Se isso lhe garante claramente um bom ponto de partida, não é menos verdade que lhe retira qualquer possibilidade de ser um modelo que surpreenda. No fundo, foi uma decisão absolutamente oposta à que a Nissan tomou ao arriscar de forma quase descarada no lançamento do revolucionário Juke, com o sucesso que é conhecido.
Tem a seu favor o facto de oferecer uma versão híbrida, com consumos interessantes, podendo mesmo circular em cidade em modo totalmente elétrico nos trajetos curtos ou médios, desde que a baixa velocidade.
Em termos dinâmicos é uma boa surpresa, perdendo apenas para o Ford Puma. Mas na verdade, para esse todos perdem!

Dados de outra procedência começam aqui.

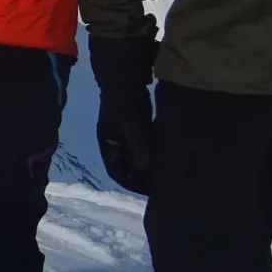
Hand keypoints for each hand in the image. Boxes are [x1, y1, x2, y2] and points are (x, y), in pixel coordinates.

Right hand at [87, 31, 157, 193]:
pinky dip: (148, 155)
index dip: (131, 184)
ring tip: (163, 174)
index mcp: (107, 145)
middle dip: (140, 179)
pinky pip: (139, 148)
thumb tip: (144, 170)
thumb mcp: (133, 125)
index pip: (117, 172)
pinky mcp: (130, 129)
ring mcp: (120, 136)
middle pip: (125, 168)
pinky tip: (163, 157)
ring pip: (132, 158)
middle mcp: (112, 144)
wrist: (124, 79)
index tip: (149, 191)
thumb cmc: (126, 103)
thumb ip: (139, 146)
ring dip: (144, 168)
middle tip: (159, 186)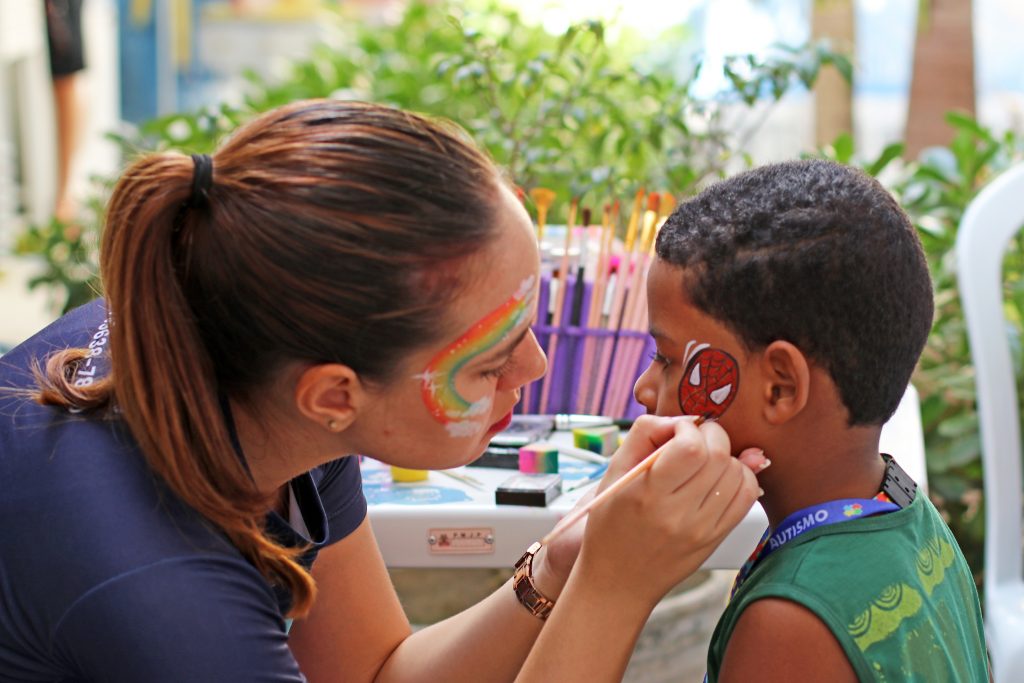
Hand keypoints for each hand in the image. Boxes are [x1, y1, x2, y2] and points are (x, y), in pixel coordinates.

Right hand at [571, 415, 762, 608]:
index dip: (688, 428)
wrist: (617, 580)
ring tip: (703, 461)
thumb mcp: (612, 473)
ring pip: (738, 473)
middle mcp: (678, 514)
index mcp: (648, 494)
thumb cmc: (610, 524)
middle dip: (710, 435)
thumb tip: (683, 419)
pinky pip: (747, 496)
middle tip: (693, 440)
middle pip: (719, 455)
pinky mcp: (716, 538)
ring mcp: (702, 530)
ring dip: (726, 456)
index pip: (691, 447)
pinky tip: (719, 478)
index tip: (677, 432)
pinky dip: (740, 477)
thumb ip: (644, 435)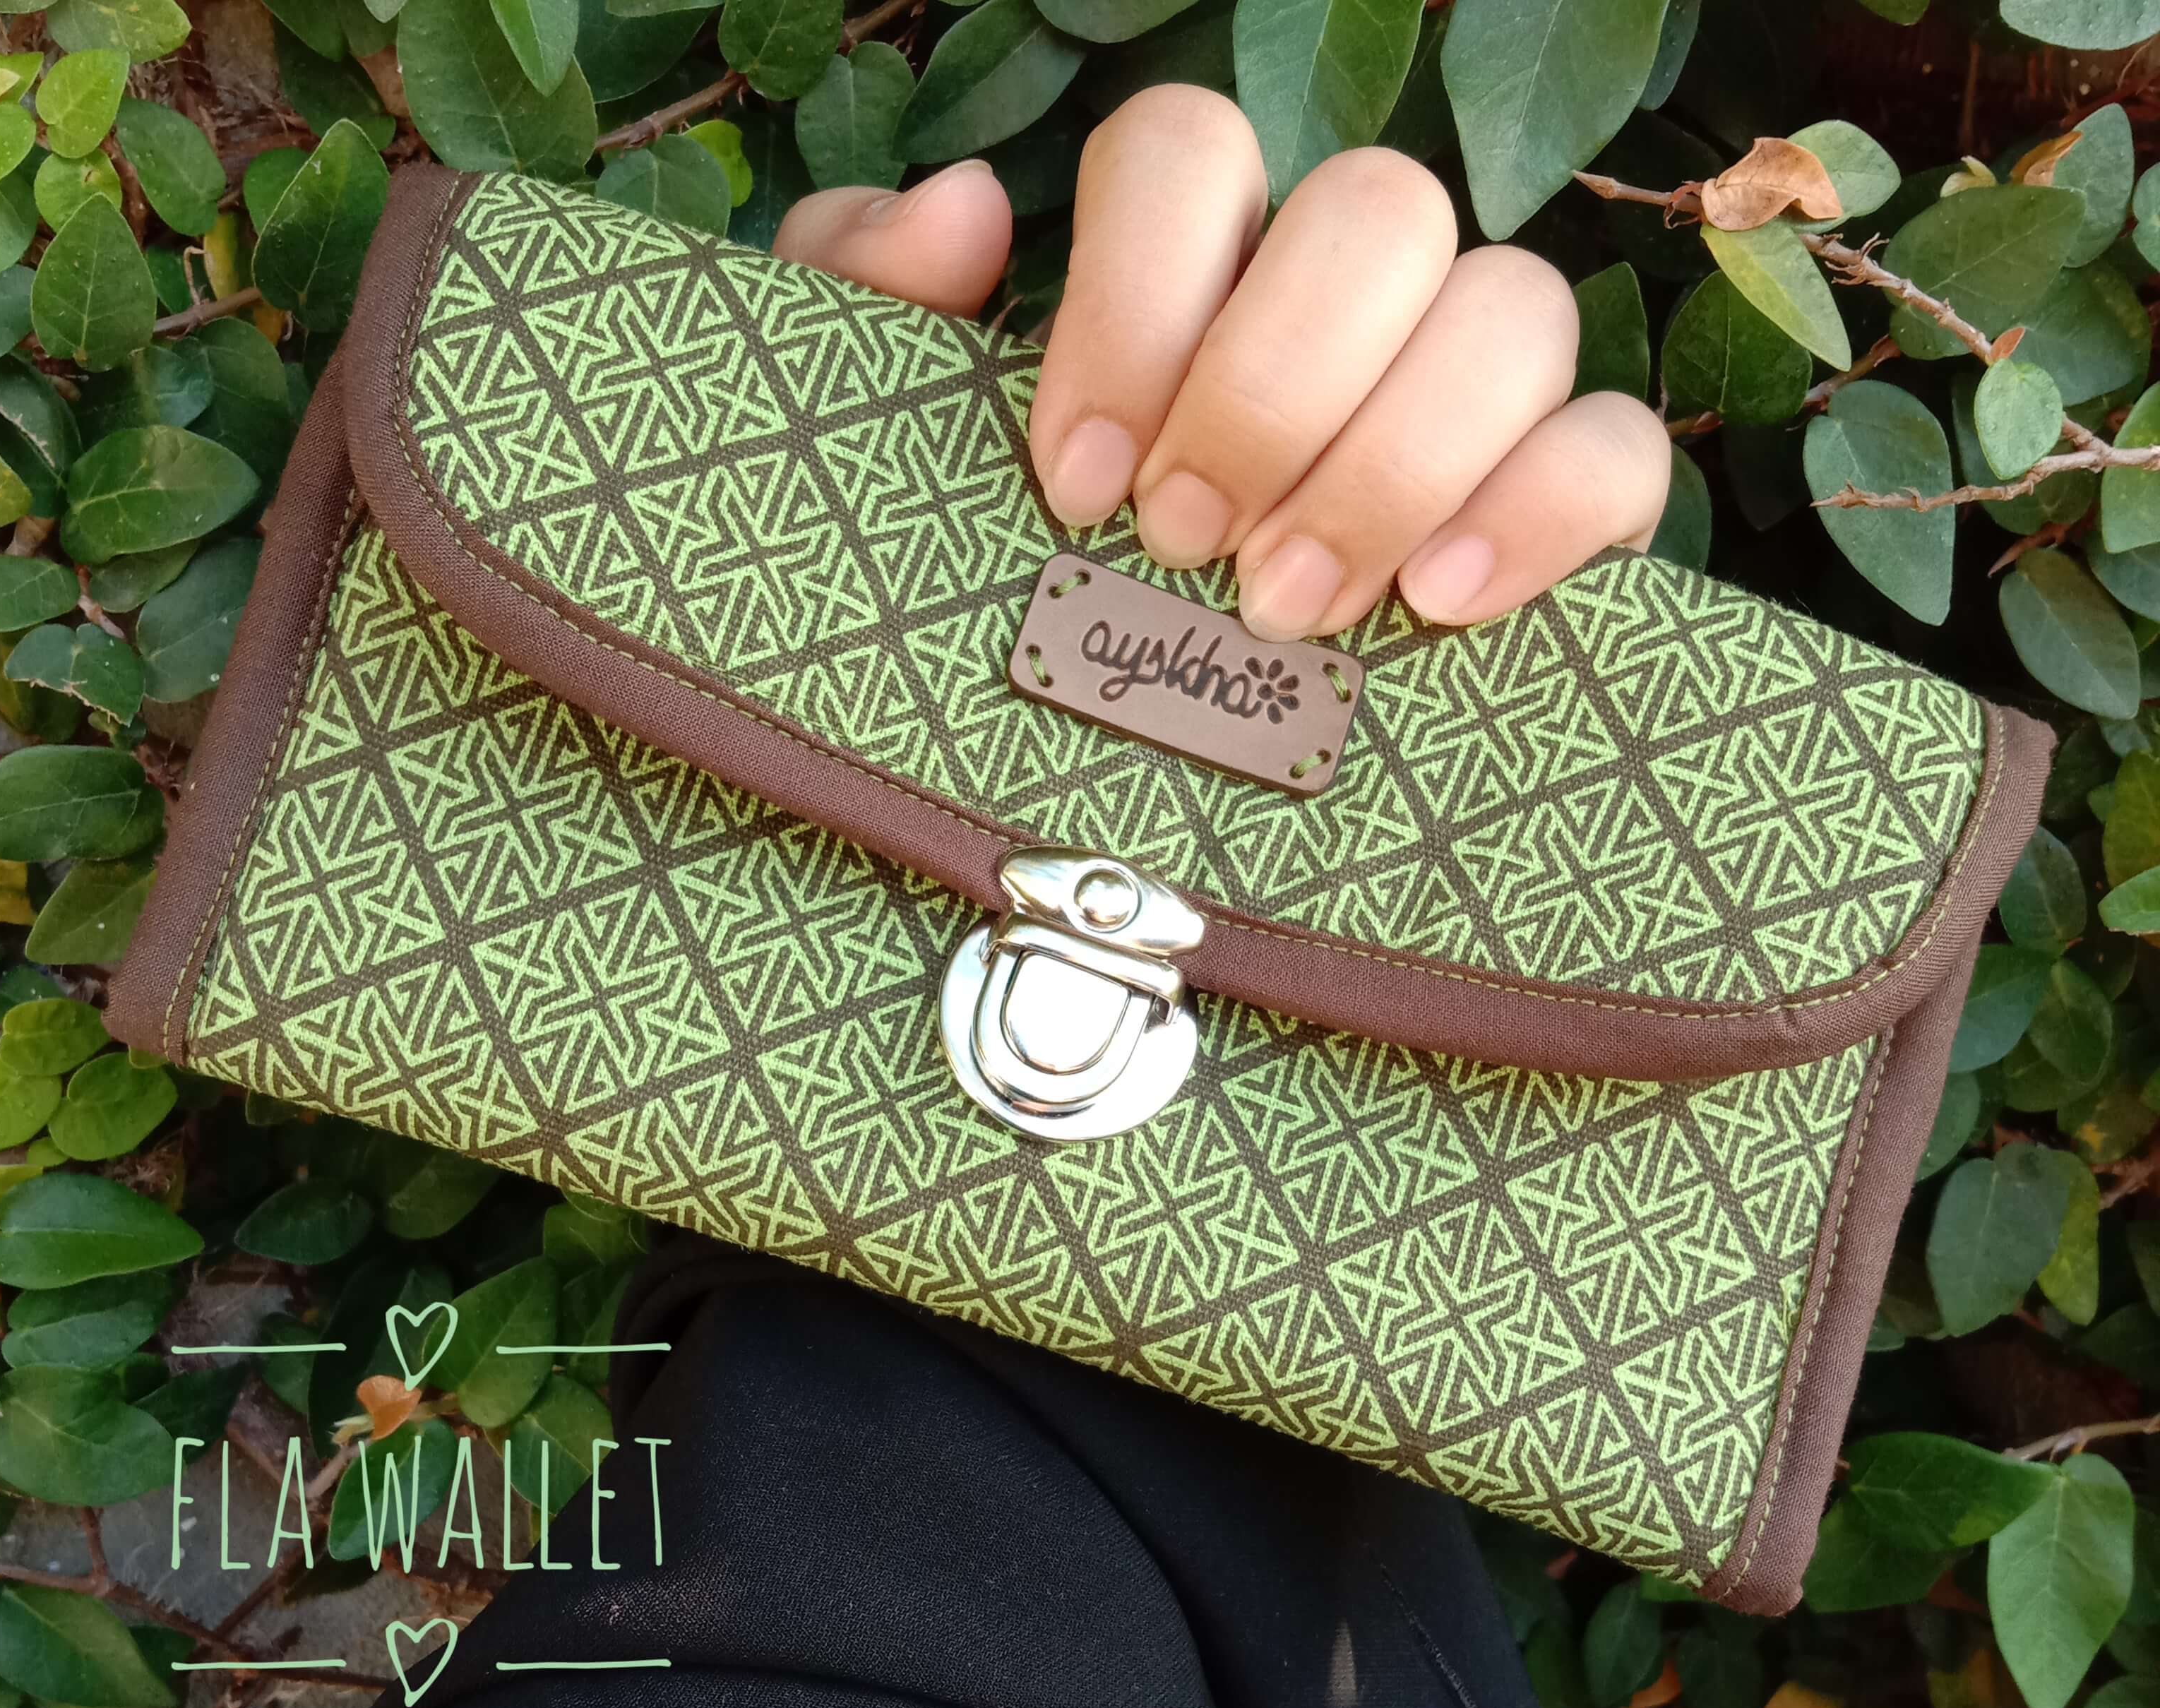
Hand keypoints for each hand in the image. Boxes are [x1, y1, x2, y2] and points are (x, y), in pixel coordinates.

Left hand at [773, 84, 1670, 640]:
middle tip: (1185, 546)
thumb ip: (867, 299)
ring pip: (1518, 312)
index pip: (1197, 150)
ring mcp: (1472, 390)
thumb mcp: (888, 448)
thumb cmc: (1006, 584)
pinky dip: (1538, 514)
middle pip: (1383, 209)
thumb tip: (967, 210)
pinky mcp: (1566, 504)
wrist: (1115, 780)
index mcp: (1196, 258)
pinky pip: (1618, 451)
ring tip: (1286, 607)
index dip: (1136, 296)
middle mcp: (1350, 294)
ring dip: (1393, 462)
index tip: (1076, 477)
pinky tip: (1435, 604)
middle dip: (1273, 391)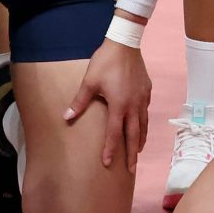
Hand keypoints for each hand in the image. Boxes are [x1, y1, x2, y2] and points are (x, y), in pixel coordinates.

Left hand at [61, 36, 151, 168]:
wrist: (125, 43)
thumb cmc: (105, 62)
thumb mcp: (89, 82)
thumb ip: (79, 102)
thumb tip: (66, 117)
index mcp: (119, 106)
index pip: (115, 133)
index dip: (111, 149)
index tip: (108, 164)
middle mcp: (133, 105)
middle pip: (134, 134)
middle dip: (132, 153)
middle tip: (132, 170)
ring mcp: (142, 98)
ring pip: (143, 124)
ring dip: (140, 139)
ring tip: (138, 150)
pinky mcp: (147, 90)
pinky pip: (146, 111)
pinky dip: (144, 122)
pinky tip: (142, 124)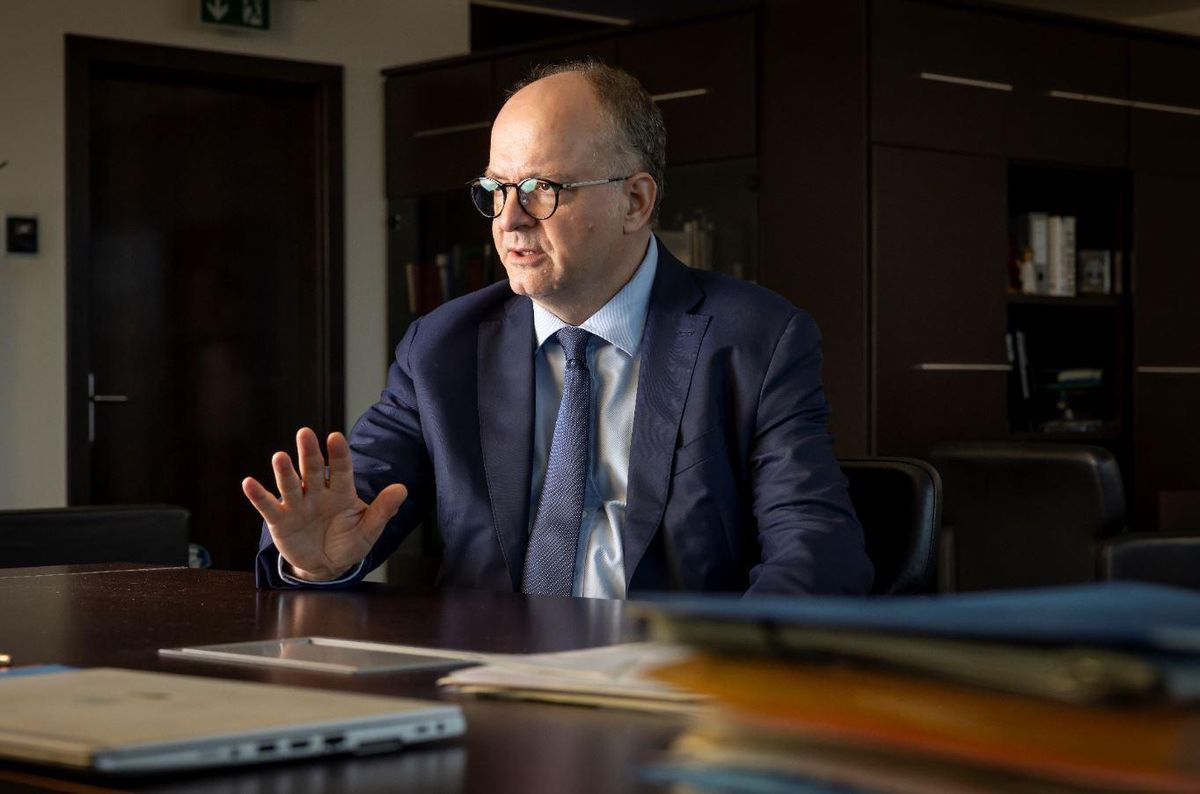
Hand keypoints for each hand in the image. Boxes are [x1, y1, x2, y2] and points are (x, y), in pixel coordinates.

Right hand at [242, 428, 407, 580]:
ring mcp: (297, 504)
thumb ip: (383, 510)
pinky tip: (248, 483)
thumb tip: (402, 489)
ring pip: (290, 484)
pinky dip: (258, 495)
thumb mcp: (369, 530)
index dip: (339, 454)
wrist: (326, 566)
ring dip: (284, 471)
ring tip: (279, 457)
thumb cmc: (349, 542)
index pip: (341, 469)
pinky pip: (268, 506)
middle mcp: (317, 493)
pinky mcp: (280, 520)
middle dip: (310, 453)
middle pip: (313, 470)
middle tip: (305, 433)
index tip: (336, 437)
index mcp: (341, 492)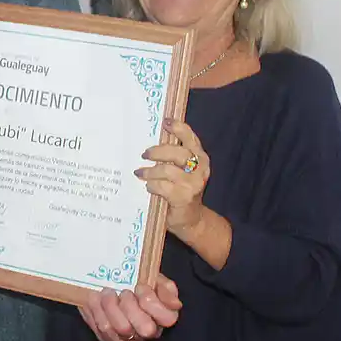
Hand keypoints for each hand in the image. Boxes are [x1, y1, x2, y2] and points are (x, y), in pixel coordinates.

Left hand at [77, 273, 182, 340]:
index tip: (140, 287)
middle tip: (123, 292)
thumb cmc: (134, 281)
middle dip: (132, 307)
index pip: (168, 318)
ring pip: (121, 329)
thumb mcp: (153, 278)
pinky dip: (97, 311)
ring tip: (107, 292)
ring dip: (111, 306)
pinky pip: (103, 330)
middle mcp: (149, 331)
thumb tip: (175, 304)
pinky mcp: (109, 339)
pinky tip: (95, 298)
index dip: (152, 302)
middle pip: (146, 329)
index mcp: (163, 315)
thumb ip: (165, 287)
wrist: (105, 281)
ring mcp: (129, 338)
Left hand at [137, 118, 209, 234]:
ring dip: (150, 172)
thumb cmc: (180, 191)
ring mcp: (193, 183)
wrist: (190, 219)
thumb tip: (150, 142)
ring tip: (141, 174)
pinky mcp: (184, 197)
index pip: (190, 138)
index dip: (179, 128)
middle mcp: (200, 168)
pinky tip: (148, 188)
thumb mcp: (179, 171)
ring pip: (167, 170)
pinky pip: (163, 186)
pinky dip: (152, 186)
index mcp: (200, 158)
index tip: (165, 122)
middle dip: (158, 151)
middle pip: (177, 152)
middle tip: (144, 154)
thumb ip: (172, 158)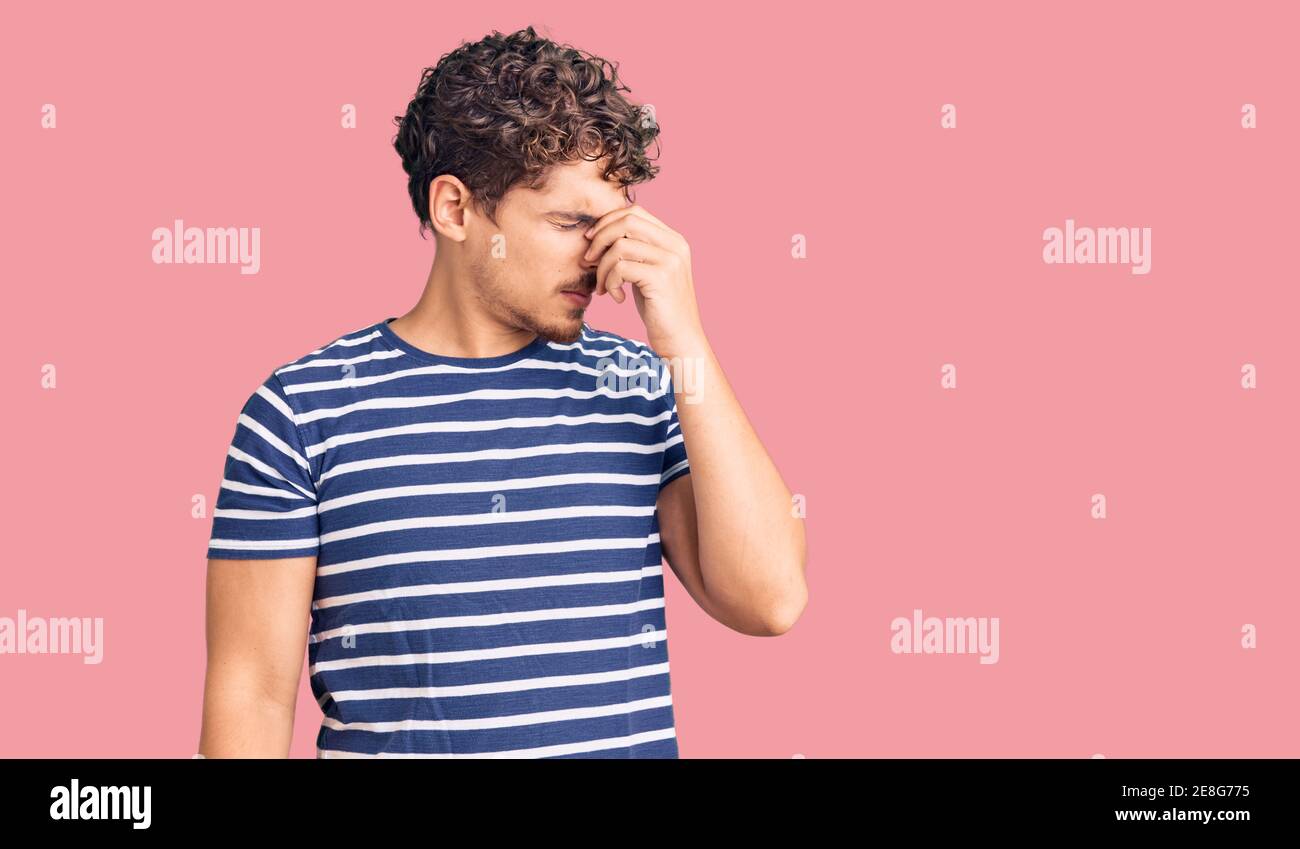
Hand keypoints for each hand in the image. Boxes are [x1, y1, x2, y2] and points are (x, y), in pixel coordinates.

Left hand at [583, 204, 705, 356]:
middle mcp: (675, 245)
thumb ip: (635, 251)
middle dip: (600, 239)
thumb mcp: (648, 272)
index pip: (634, 212)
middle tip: (588, 261)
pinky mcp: (661, 278)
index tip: (591, 242)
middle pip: (626, 222)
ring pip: (619, 246)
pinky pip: (621, 268)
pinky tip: (617, 298)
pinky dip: (610, 283)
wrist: (680, 339)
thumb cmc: (660, 308)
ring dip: (602, 268)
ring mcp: (670, 260)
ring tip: (603, 287)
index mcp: (673, 239)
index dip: (607, 222)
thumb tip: (601, 234)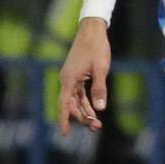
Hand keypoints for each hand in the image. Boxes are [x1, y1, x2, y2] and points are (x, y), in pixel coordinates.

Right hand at [59, 17, 110, 134]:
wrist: (92, 29)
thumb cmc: (96, 47)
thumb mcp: (101, 68)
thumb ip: (99, 88)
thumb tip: (100, 108)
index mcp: (69, 79)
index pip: (64, 104)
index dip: (64, 119)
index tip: (65, 134)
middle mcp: (67, 79)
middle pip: (71, 105)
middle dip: (82, 117)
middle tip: (97, 127)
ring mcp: (72, 77)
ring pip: (76, 100)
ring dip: (85, 111)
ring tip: (97, 124)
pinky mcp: (77, 75)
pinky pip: (80, 93)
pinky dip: (86, 102)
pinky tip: (94, 111)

Tem na capacidade da bagageira um dos poucos pontos em que se destaca. A qualidade de construção e a tradicional fiabilidade Toyota são argumentos importantes. Os preços estão na média do setor para versões com equipamento equivalente. Poderá ser encarado como uma opção para clientes que pensem no Yaris e estejam dispostos a gastar mais uns euros para chegar ao Cross. Não terá tarefa fácil nesta sua primeira aparição no segmento SUV-B.
E não será fácil porque não tem argumentos convincentes face à muita concorrência.
Vai ser visto por muitos como um Yaris de “tacão alto“ o que na verdade é um exagero. Mas muitos olharão para ele dessa forma.